The Colts edge rushers are standing up and stepping back from the line for Pagano. Photo by Jonathan Daniel/Getty Images.

Colts blogger Trent Stutzman is doing a series looking at each positional unit on the Colts roster, with the exception of quarterback. Today’s piece focuses on the outside linebackers.

Notable players: Robert Mathis, Bjoern Werner, Erik Walden

The magic word concerning the 2013 Colts outside linebackers will be transition. It’s happening everywhere within this crucial position for the defense.

First of all, there’s the transition for a lot of newcomers. The only real outside linebackers returning from last year’s squad are Robert Mathis and Justin Hickman. This offseason, the Colts drafted Bjoern Werner in the first round of the NFL Draft and signed free agents Erik Walden and Lawrence Sidbury. Whether they’ve played outside linebacker before or not, none of the newcomers have been in Chuck Pagano’s system. It takes a little time to get used to any new system.

Of course, the much more difficult transition will face those going from defensive end to outside linebacker. The only guy who’s used to playing standing up instead of in a three-point stance is Walden. The veteran Mathis didn’t transition so smoothly last year after playing his first nine seasons as a defensive end. He still has some work to do to become the force he was prior to 2012. Hickman also was a first-year outside linebacker last season after spending his time in college and the CFL as an end. Sidbury was a defensive end in Atlanta for four years before signing with the Colts this offseason.

And, of course, there’s the rookie with high expectations, Werner, which brings up the next transition – developing the next featured pass-rusher for the Colts. Werner also has built his reputation as being a fierce pass-rusher with his hand on the ground.

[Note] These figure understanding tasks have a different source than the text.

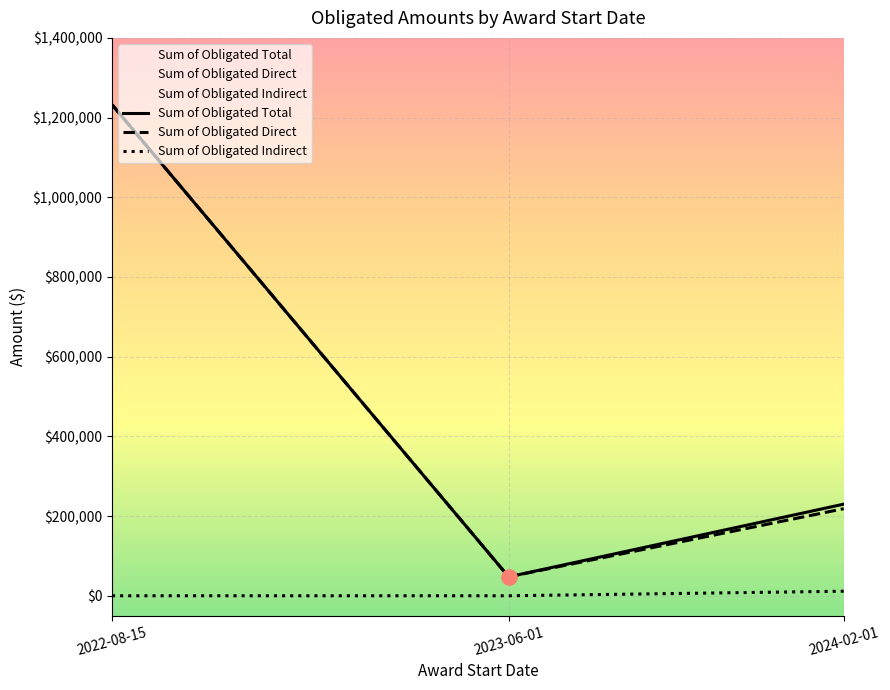

At which label does Sum of Obligated Total reach its minimum?

2023-06-01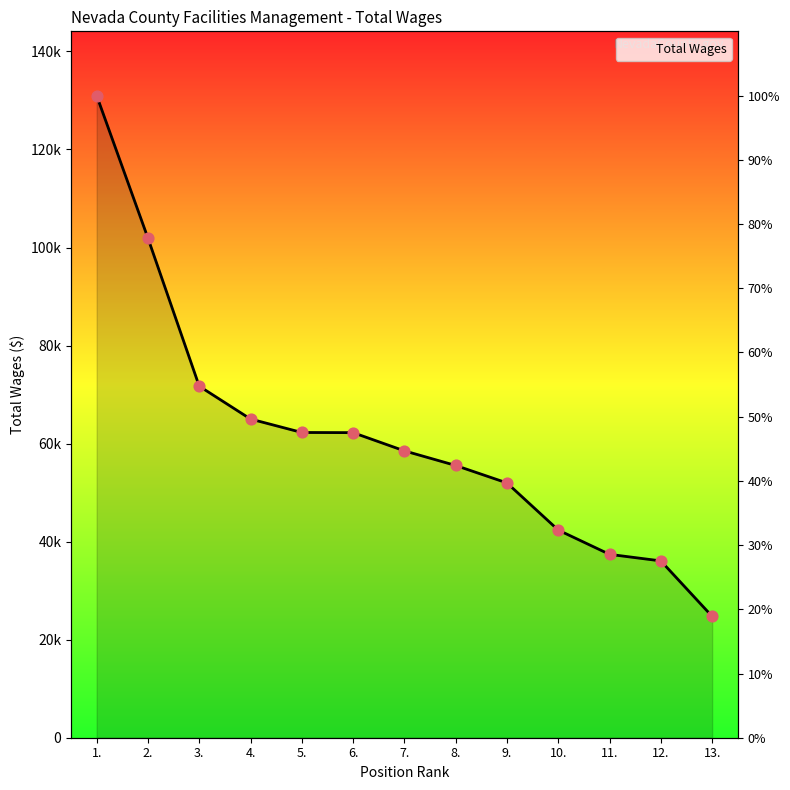

Between 8. and 6., which is larger?

6.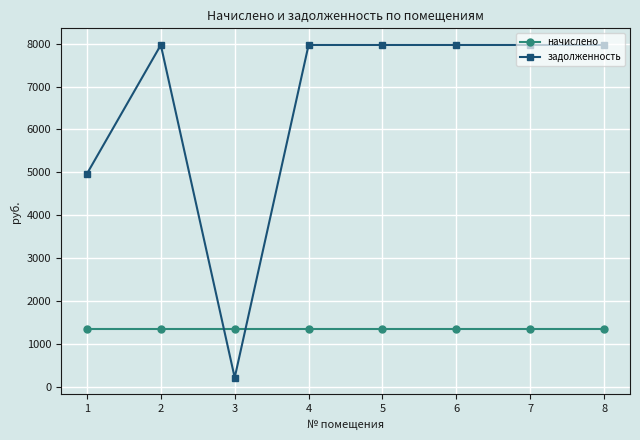

What is the difference between the maximum and second lowest values in the задолженность series?

3000.0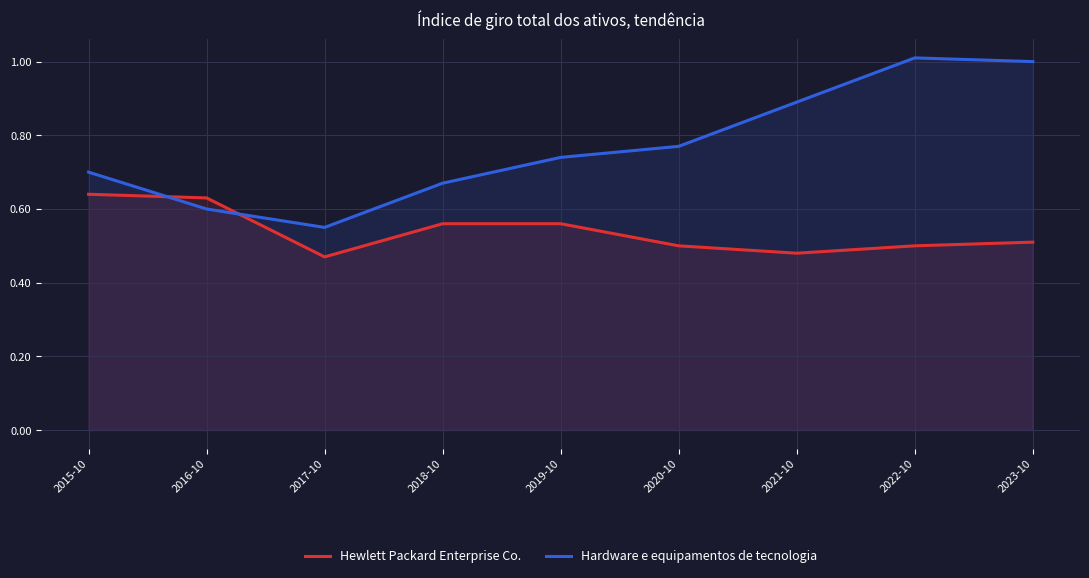

Reading left to right, transcribe all the data shown in this chart.

Hewlett Packard Enterprise Co.: 2015-10=0.6	2016-10=0.6	2017-10=0.5	2018-10=0.6	2019-10=0.6	2020-10=0.5	2021-10=0.5	2022-10=0.5	2023-10=0.5
Hardware e equipamentos de tecnologia: 2015-10=0.7	2016-10=0.6	2017-10=0.6	2018-10=0.7	2019-10=0.7	2020-10=0.8	2021-10=0.9	2022-10=1.0	2023-10=1.0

He played standing up a little bit in college, but not enough to expect results right away. Still, many reports coming out of the Colts offseason camps are that Werner is picking up the new system rather quickly. This is probably most due to the fact that power pass-rushing almost always translates to the NFL, which Werner has. The parts that will take some time getting used to are finesse moves and pass coverage. Trying to live up to the legacy Mathis and Dwight Freeney have built over the past decade surely is daunting, but Werner has the tools to eventually do that. It’s just going to take a little bit of time. For now, he’ll be a great pass-rushing specialist on obvious passing situations.

 Finally, the transition of brining in the new face of the defense includes the transition of moving away from the old guys. The Colts have already rid themselves of Freeney, who struggled to play outside linebacker more than Mathis did. Mathis still has three years remaining on his contract, but I doubt he will stay around after that. He’s already 32 and wasn’t as effective last season as an outside linebacker compared to his defensive end days. He’ll surely be more adjusted to his new role this year, but how much will his aging cancel that out? That will be the key in determining how much longer Mathis plays at a high level and stays in Indianapolis. Each offseason, he’ll get better and more comfortable as an outside linebacker, but will slide athletically as he gets older and older. Eventually the latter will win out, but I’m confident Mathis is a hard enough worker to make the former more favorable for at least a season or two.